Z-Score Calculator
MathCalculate z-score, percentile rank, and probability for any data point. Enter value, mean, and standard deviation to find where it falls in the distribution. Free online tool.
The individual observation you want to standardise
Average of the distribution
Must be greater than 0
Z-Score
Percentile
0.00th
P(X ≤ x)
0.0000
Distribution Position
TypicalWithin 1σ of mean — common occurrence
What is a Z-Score?
The Z-Score Calculator converts any data point to its standardised Z-score given the distribution's mean and standard deviation. It then translates that Z-score into a percentile rank and tail probabilities using the cumulative normal distribution function, giving you a complete picture of where a value stands within a normal distribution.
A Z-score (or standard score) answers the question: "How unusual is this value?" A data point at the mean has Z = 0. One standard deviation above the mean gives Z = +1; one below gives Z = −1. The Z-score normalises values across distributions of different scales, making it possible to compare, for example, a student's performance on a Physics exam to their performance on a Mathematics exam — even if the exams had different averages and spread.
In statistics and data science, Z-scores are foundational. They underpin hypothesis testing (whether a sample mean is far enough from a population mean to be statistically significant), confidence intervals (the 95% confidence interval uses Z = 1.96), quality control (Six Sigma's ±6σ target), and standardised scoring in examinations. The Standard Deviation Calculator is a prerequisite tool — it computes the mean and standard deviation from your raw data, which you then feed into this calculator for Z-score analysis.
The Z-score interpretation labels displayed in this calculator (Very Low / Below Average / Average / Above Average / Very High / Exceptional) map common verbal descriptions to standard deviation thresholds, making results immediately interpretable even for users unfamiliar with statistics notation.
How to use this Z-Score calculator
Enter the Value (X) — the specific data point you want to assess. For a student's exam score of 82, enter 82.
Enter the Mean (μ) — the average of the distribution. For a class average of 68, enter 68. If you have raw data and need to compute the mean first, use the Standard Deviation Calculator.
Enter the Standard Deviation (σ) — the population standard deviation.

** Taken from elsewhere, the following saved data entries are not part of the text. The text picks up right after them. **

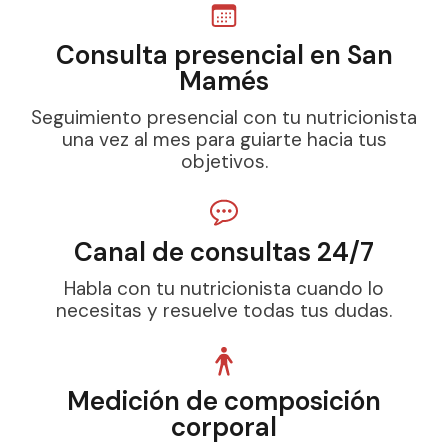
Consulta presencial en San
Mamés
Seguimiento presencial con tu nutricionista
una vez al mes para guiarte hacia tus
objetivos.
Canal de consultas 24/7
Habla con tu nutricionista cuando lo
necesitas y resuelve todas tus dudas.
Medición de composición
corporal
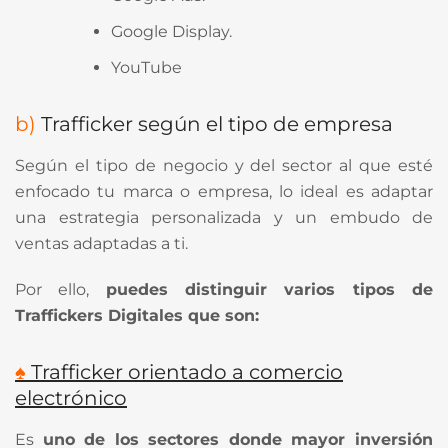
Google Display.
YouTube
b)
Trafficker según el tipo de empresa
Según el tipo de negocio y del sector al que esté
enfocado tu marca o empresa, lo ideal es adaptar
una estrategia personalizada y un embudo de
ventas adaptadas a ti.
Por ello,
puedes distinguir varios tipos de
Traffickers Digitales que son:
♠
Trafficker orientado a comercio
electrónico
Es
uno de los sectores donde mayor inversión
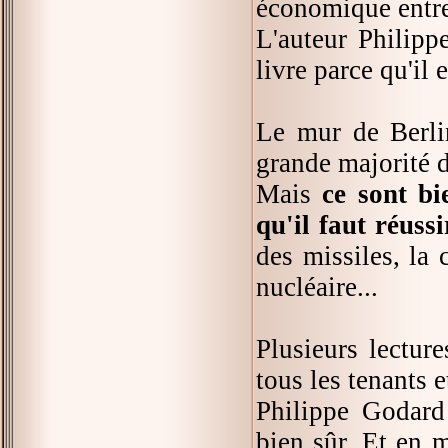
économique entre
L'auteur Philipp
livre parce qu'il 
Le mur de Berlin
grande majorité d
Mais
ce sont bi
qu'il faut réus
des missiles, la
nucléaire...
Plusieurs lectur
tous les tenants e
Philippe Godard
bien sûr. Et en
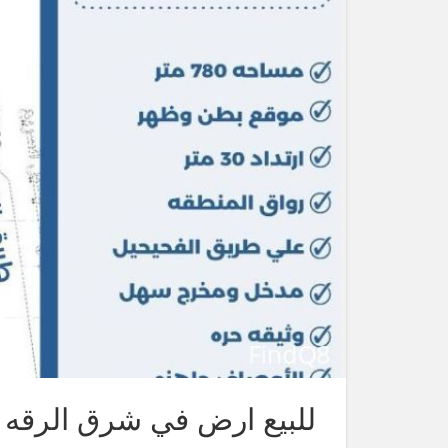
للبيع ارض في شرق الرقه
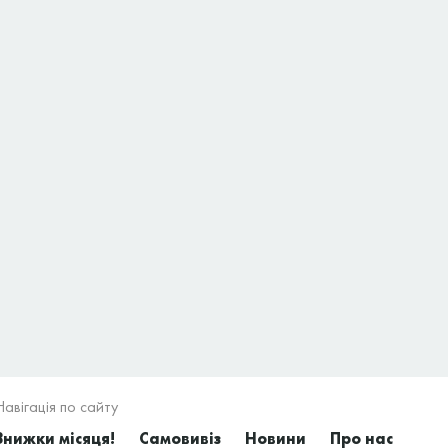
Навігація по сайту
Знижки місяця!
Самовивіз
Новини
Про нас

Use the population standard deviation (not the sample standard deviation) for this formula. The standard deviation must be a positive number.
Read the Z-Score — the primary result shows the Z-score value and an interpretation label. A Z-score of +1.4 means the value is 1.4 standard deviations above the mean.
Check the Percentile — the percentile tells you what fraction of the distribution your value exceeds. A percentile of 91.9 means you outperform 91.9% of the population.
Read the Tail Probabilities — P(X < x) confirms the left-tail area, and P(X > x) shows the right-tail area. These are used directly in hypothesis testing (p-values) and confidence interval calculations.
Formula & Methodology
Z-Score:Z = (X − μ) / σ Left-tail probability (cumulative normal distribution):P(X < x) = Φ(Z) — computed using Abramowitz & Stegun polynomial approximation (error < 7.5 × 10⁻⁸) Right-tail probability:P(X > x) = 1 − Φ(Z) Percentile:Percentile = Φ(Z) × 100 Interpretation thresholds: | Z-Score Range | Label | |---|---| | Z < −2 | Very Low | | −2 ≤ Z < −1 | Below Average | | −1 ≤ Z ≤ +1 | Average | | +1 < Z ≤ +2 | Above Average | | +2 < Z ≤ +3 | Very High | | Z > +3 | Exceptional | Variable definitions: - X — the observed data point value - μ — population mean - σ — population standard deviation - Φ(Z) — cumulative standard normal distribution function Worked example — normalising exam scores: A national engineering entrance exam has mean μ = 145 marks and standard deviation σ = 28 marks. A student scores X = 201 marks. Z = (201 − 145) / 28 = 56 / 28 = +2.00 P(X < 201) = Φ(2.00) ≈ 0.9772 (97.72nd percentile) P(X > 201) = 1 − 0.9772 = 0.0228 (2.28%) Interpretation: The student's score is 2.0 standard deviations above the mean, placing them in the Very High category and outperforming approximately 97.7% of all candidates. Only about 2.3% of candidates scored higher. Assumption: The percentile and probability calculations assume the underlying data follows a normal (Gaussian) distribution. If the distribution is skewed or has heavy tails, the Z-score itself is still valid, but the percentile conversion using Φ(Z) will not be accurate.